The good news is, there are a lot of ways to reduce the stressful effects of shift work in your life. Regular exercise and healthy eating habits have been shown to reduce sleepiness and increase energy in night-shift workers. In particular, moving around whenever you can while you’re at work and not eating big, heavy meals at night can keep you from hitting the sleep wall in the wee hours of the morning.

Caffeine, too, can be useful but also has the potential to increase your stress in the long term. Although it may make you more energetic in the moment, it’s draining over the course of days and weeks. If you do drink coffee or soda, making sure you don’t drink any within four to five hours before you plan to go to sleep can reduce sleeplessness and increase the quality of your sleep in the long run.

And quality of sleep, it turns out, is really important–every bit as important as quantity. Not getting fully into the deep-sleep cycle can lead to jitters and anxiety, agitation, fatigue, and irritability, as well as difficulty concentrating.
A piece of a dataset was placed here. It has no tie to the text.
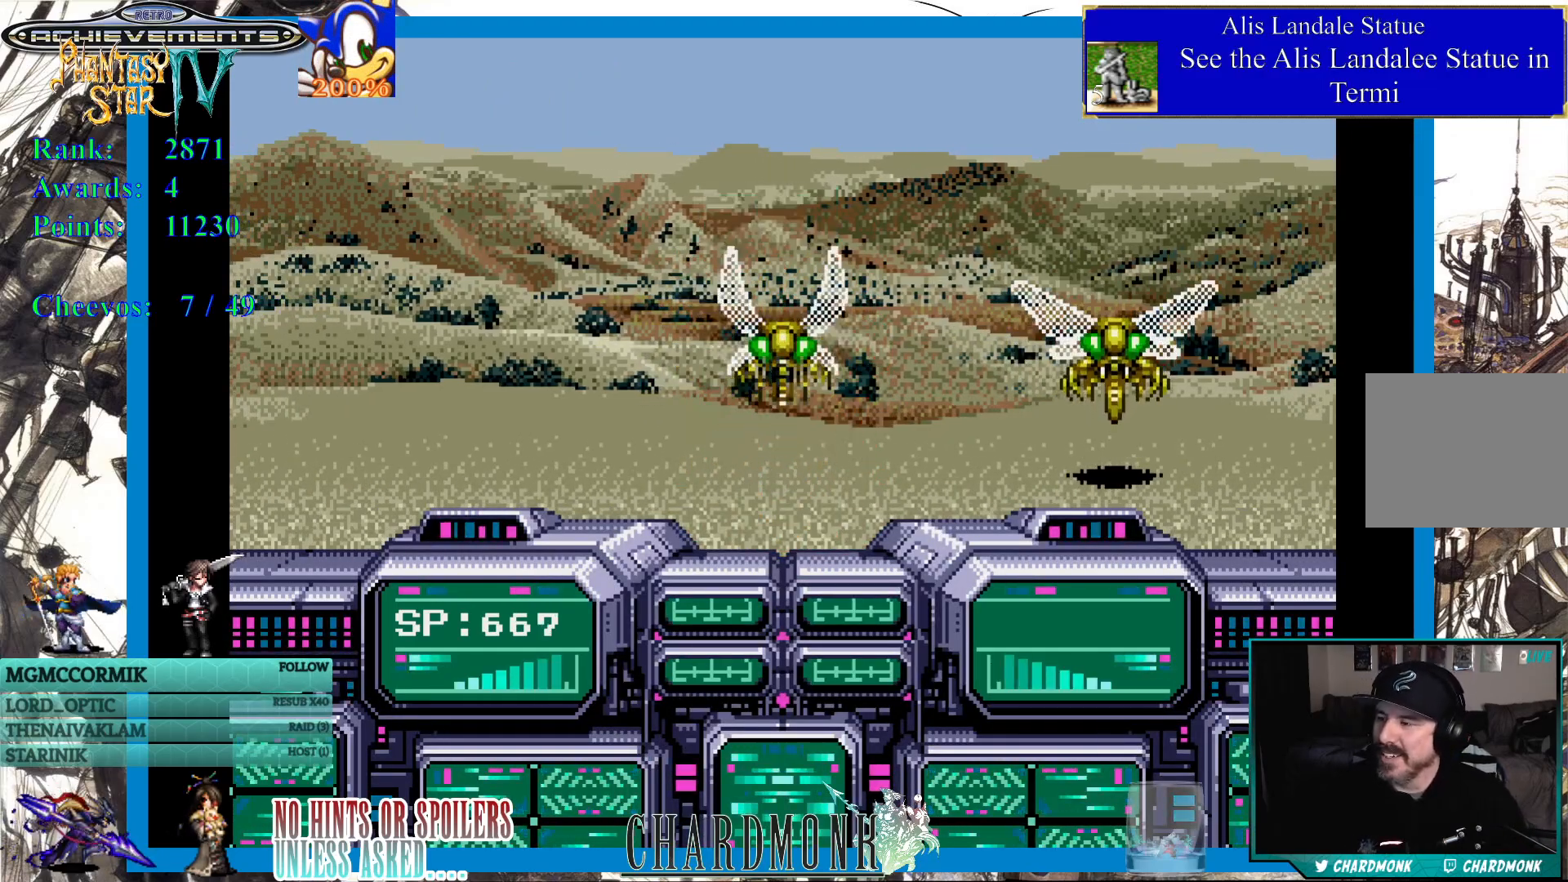
{"buttons": [], "left_stick": "center", "right_stick": "center", "events": [[317, "CIRCLE", "down"], [383, "CIRCLE", "up"]]}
Help yourself achieve this kind of deep sleep, even during the day, by setting up bedtime routines, including turning off lights and lighted devices (such as the TV or iPad) at least half an hour before getting in bed, having a sleep-transition activity such as meditation or reading to help you relax, and using heavy curtains to keep your bedroom as dark as possible. Enlist your family’s help in keeping the bedroom as quiet as possible, and try sleeping immediately when you get home from a night shift, then taking a nap before going back.

If you can, also try to take more control over your own schedule. Ask your supervisor to give you some more say in your shifts. Or, if that’s not possible, at least take control of your schedule at home, finding one or more activities you can do at the same time every day–a midday meal, a workout, a family activity–to give you some stability and routine.

Sanity First

A lot of shift workers, dispatchers included, are people who are doing very important, even life-saving work and have a strong dedication to doing it well. Whether it’s keeping planes from hitting each other over a runway, managing an Intensive Care Unit, or taking 911 calls, night shift workers are busy protecting us, keeping services available, and preparing the world for another day, all while we sleep. If you’re one of the millions who do this work, remember that your first obligation is to yourself. The more you can reduce your stress and exhaustion, the better you’ll be at what you do, both at work and at home.